La prima tende a garantire il corretto uso del territorio urbano, e, quindi, lo ius edificandi non può essere esercitato se non quando gli strumenti urbanistici siano perfezionati (garantendo la compatibilità degli interessi individuali con quelli collettivi); la seconda, invece, mira ad adeguare il prelievo fiscale alle variazioni dei valori economici dei suoli, che si registrano e progrediscono, in parallelo, dal sorgere della mera aspettativa dello ius edificandi, fino al perfezionamento dello stesso. Ne consegue, che le chiavi di lettura dei due comparti normativi possono essere legittimamente differenti. Infatti, non bisogna confondere lo ius edificandi con lo ius valutandi, che poggiano su differenti presupposti. Il primo sul perfezionamento delle relative procedure, il secondo sull'avvio di tali procedure. Non si può costruire se prima non sono definite tutte le norme di riferimento. Invece, si può valutare un suolo considerato "a vocazione edificatoria", anche prima del completamento delle relative procedure. Anche perché i tempi ancora necessari per il perfezionamento delle procedure, con tutte le incertezze riferite anche a quelli che potranno essere i futuri contenuti prescrittivi, entrano in gioco come elementi di valutazione al ribasso.

In definitiva, la equiparazione legislativa di tutte le aree che non possono considerarsi "non inedificabili", non significa che queste abbiano tutte lo stesso valore.

Con la perdita dell'inedificabilità di un suolo (cui normalmente, ma non necessariamente, si accompagna un incremento di valore) si apre soltanto la porta alla valutabilità in concreto dello stesso. È evidente che, in sede di valutazione, la minore o maggiore attualità e potenzialità della edificabilità dovrà essere considerata ai fini di una corretta valutazione del valore venale delle stesse, ai sensi dell'art. 5, comma 5, del D.Lgs. n. 504/1992, per l'Ici, e 51, comma 3, del D.P.R. n. 131/1986, per l'imposta di registro.

Pertanto, ai fini dell'applicazione del D.Lgs. 504/1992, un'area è da considerarsi fabbricabile se utilizzabile a scopo edificatorio in base allo strumento urbanistico generale adottato dal comune, indipendentemente dall'approvazione della regione e dall'adozione di strumenti attuativi del medesimo: in tal caso, l'Ici deve essere dichiarata e liquidata sulla base del valore venale in comune commercio, tenendo conto anche di quanto sia effettiva e prossima la utilizzabilità a scopo edificatorio del suolo, e di quanto possano incidere gli ulteriori eventuali oneri di urbanizzazione.

DATI FORNITI —

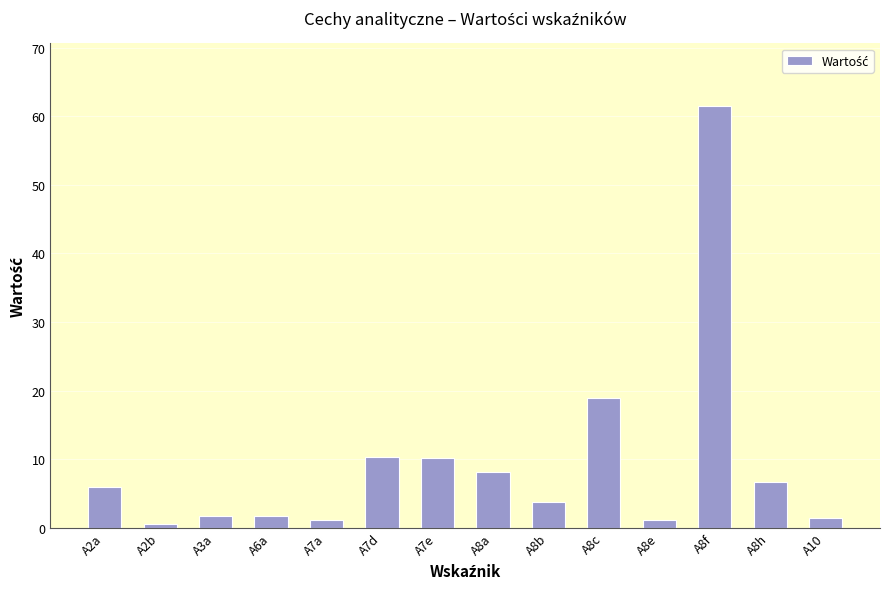

What is the value of the 3rd bar from the left?

1.8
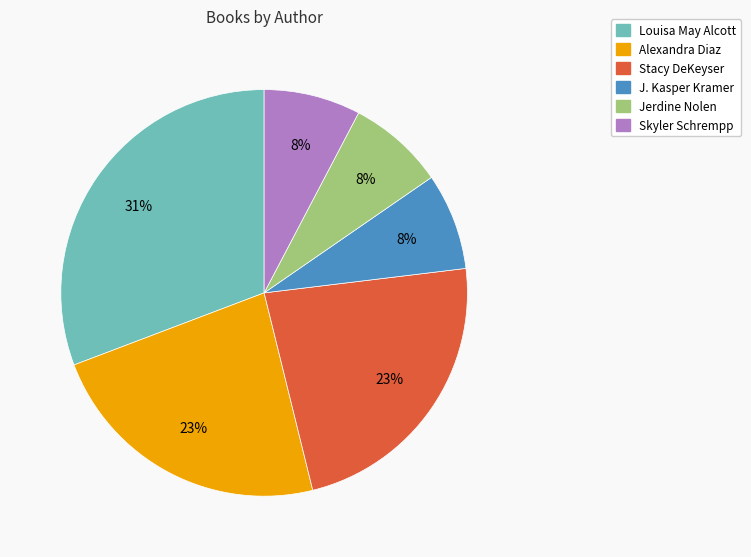

Is there any slice that represents more than half of the pie?

No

CONSEGNA A — Nel testo sulle aree fabbricabili, su che cosa poggia lo ius valutandi?
CONSEGNA B — Nel testo sulle aree fabbricabili, riscrivi il passo che comincia con "Pertanto, ai fini" e finisce con "oneri di urbanizzazione.", rinominando "regione" in "provincia".
CONSEGNA C — Per favore, prosegui il testo sulle aree fabbricabili a partire dal punto in cui si ferma.
I dati provengono da un'altra fonte.

RISPOSTA A — Sull'avvio delle procedure.

RISPOSTA B —
Pertanto, ai fini dell'applicazione del D.Lgs. 504/1992, un'area è da considerarsi fabbricabile se utilizzabile a scopo edificatorio in base allo strumento urbanistico generale adottato dal comune, indipendentemente dall'approvazione della provincia e dall'adozione di strumenti attuativi del medesimo: in tal caso, l'Ici deve essere dichiarata e liquidata sulla base del valore venale in comune commercio, tenendo conto anche di quanto sia effettiva e prossima la utilizzabilità a scopo edificatorio del suolo, e di quanto possano incidere gli ulteriori eventuali oneri di urbanizzazione.

RISPOSTA C —
2.5. Infine, osserva il Collegio, l'intervento interpretativo, da parte del legislatore, piuttosto che dare forza alla soluzione adottata, che sarebbe stata recepita anche in mancanza della imposizione ex auctoritate, l'ha indebolita, in quanto può apparire inutilmente e dichiaratamente di parte. Infatti, il legislatore è intervenuto quando già le Sezioni Unite erano state investite del contrasto e, quindi, era imminente la rimozione del contrasto stesso da parte di un giudice terzo, nell'esercizio della specifica funzione istituzionale di garante dell'uniforme interpretazione della legge (artt. 65, comma 1, del R.D. 30 gennaio 1941, n. 12, e 374, comma 2, del codice di procedura civile). Si aggiunga, poi, che, come è accaduto nel caso di specie, in materia fiscale gli interventi interpretativi sono sempre pro Fisco, in quanto dettati da ragioni di cassa (nell'intento di realizzare maggiori entrate). Non sono ispirati, quindi, alla esigenza di realizzare la certezza del diritto, ma soltanto a garantire gli interessi di una delle parti in causa. Ciò non facilita l'istaurarsi di un rapporto di fiducia tra Amministrazione e contribuente, basato sul principio della collaborazione e della buona fede, come vorrebbe lo Statuto del contribuente (art. 10, comma 1, della L. n. 212/2000).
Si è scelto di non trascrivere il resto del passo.